Can i haz? Part 2: scrapping the boilerplate, and fun with types

October 12, 2019 // haskell, types

Last time we briefly covered the Has pattern which allows expressing more precisely in types what does a function need from the application environment. We also wrote a few instances for our Has-like classes for a toy environment type.

The problem is that we had to write those classes. As the number of fields in our environment type grows, the number of classes we have to write grows linearly even in the best case. This much manual labour is surely not the Haskell way!

The problem with `Has`

Last post ended with this type and some instances:

data AppConfig = AppConfig
  { dbConfig :: DbConfig
  , webServerConfig :: WebServerConfig
  , cronConfig :: CronConfig
  }

instance HasDbConfig AppConfig where
  getDbConfig = dbConfig
instance HasWebServerConfig AppConfig where
  getWebServerConfig = webServerCOnfig
instance HasCronConfig AppConfig where
  getCronConfig = cronConfig

Let’s think what other instances we might want to write.

The configs themselves are obviously good candidates for (trivially) satisfying the corresponding classes:

instance HasDbConfig DbConfig where
  getDbConfig = id
instance HasWebServerConfig WebServerConfig where
  getWebServerConfig = id
instance HasCronConfig CronConfig where
  getCronConfig = id

These instances allow us to, for example, write separate tests (or utilities like a service tool for our DB) that don’t require the whole of AppConfig.

This is already getting a bit boring, but hold on. Some integration tests might also involve a pair of modules, and we still don’t want to pull the whole application configuration into all of the modules, so we end up writing a few instances for tuples:

instance HasDbConfig (DbConfig, b) where
  getDbConfig = fst
instance HasDbConfig (a, DbConfig) where
  getDbConfig = snd

instance HasWebServerConfig (WebServerConfig, b) where
  getWebServerConfig = fst
instance HasWebServerConfig (a, WebServerConfig) where
  getWebServerConfig = snd

instance HasCronConfig (CronConfig, b) where
  getCronConfig = fst
instance HasCronConfig (a, CronConfig) where
  getCronConfig = snd

Ugh. Let’s just hope we will never need to test three modules at once so we won’t need to write nine dull instances for 3-tuples.

Anyway, if you’re anything like me, this amount of boilerplate will make you seriously uncomfortable and eager to spend a few hours looking for ways to delegate this to the compiler instead a couple of minutes of writing the necessary instances.
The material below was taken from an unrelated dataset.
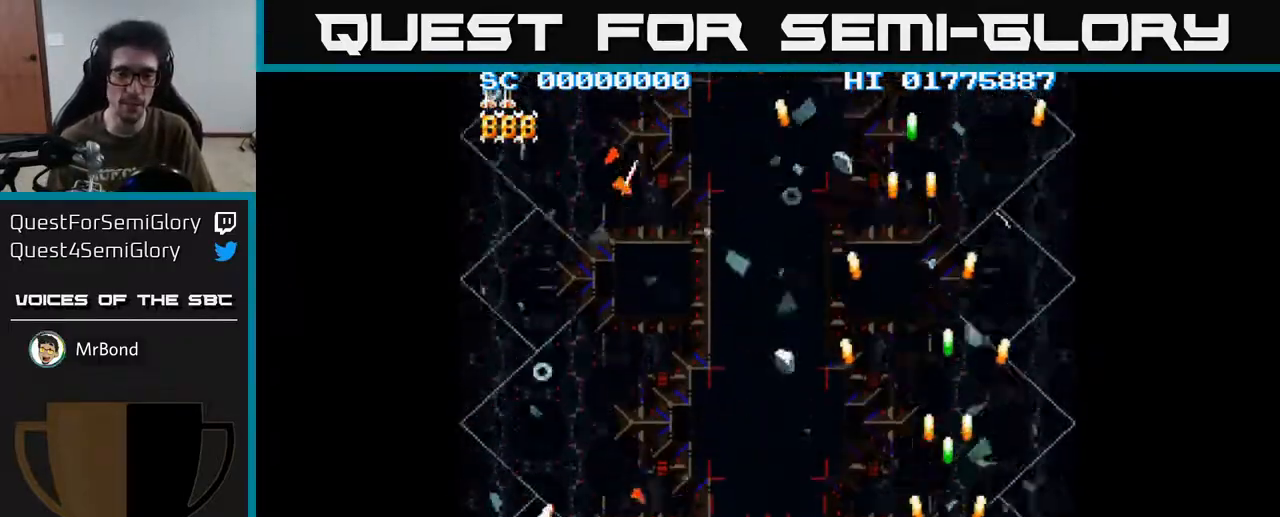
{"buttons": ["A"], "left_stick": "center", "right_stick": "center", "events": []}
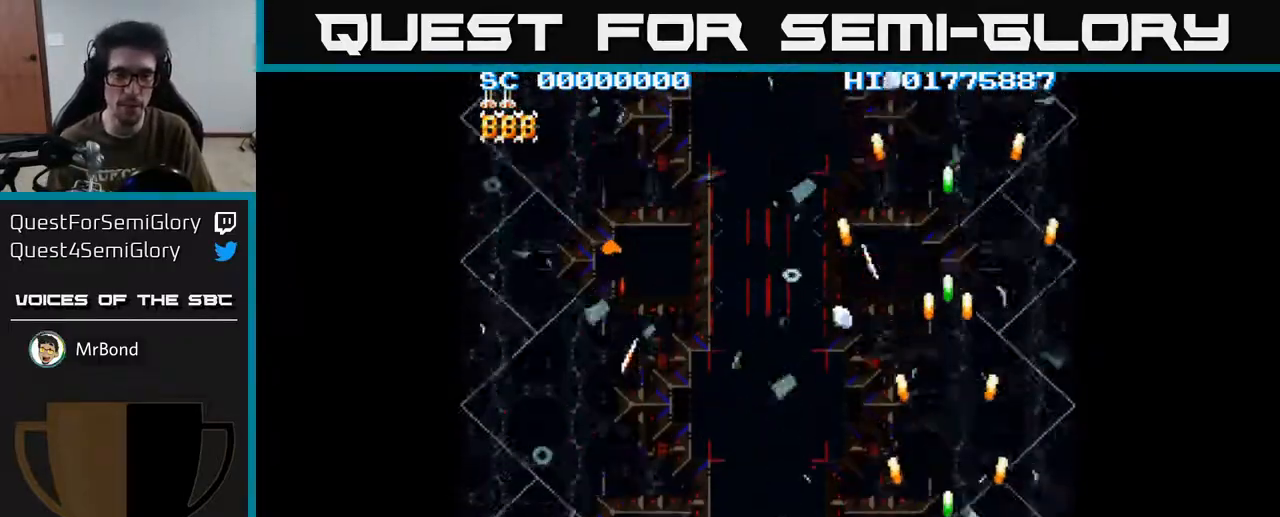
{"buttons": ["A"], "left_stick": "center", "right_stick": "center", "events": []}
Generalizing the `Has` class

Firstly, note that we have different classes for different environments. This might hinder making an universal solution, so let’s make the environment just another parameter:

class Has part record where
  extract :: record -> part

We say that Has part record is satisfied if part can be extracted out of record. This way, our good old HasDbConfig becomes Has DbConfig, and similarly for other classes we had previously. This is almost a pure syntactic change, so, for instance, one of our functions from the earlier post that had the type

doSmthWithDbAndCron :: (MonadReader r m, HasDbConfig r, HasCronConfig r) => ...

now has the following signature:

doSmthWithDbAndCron :: (MonadReader r m, Has DbConfig r, Has CronConfig r) => ...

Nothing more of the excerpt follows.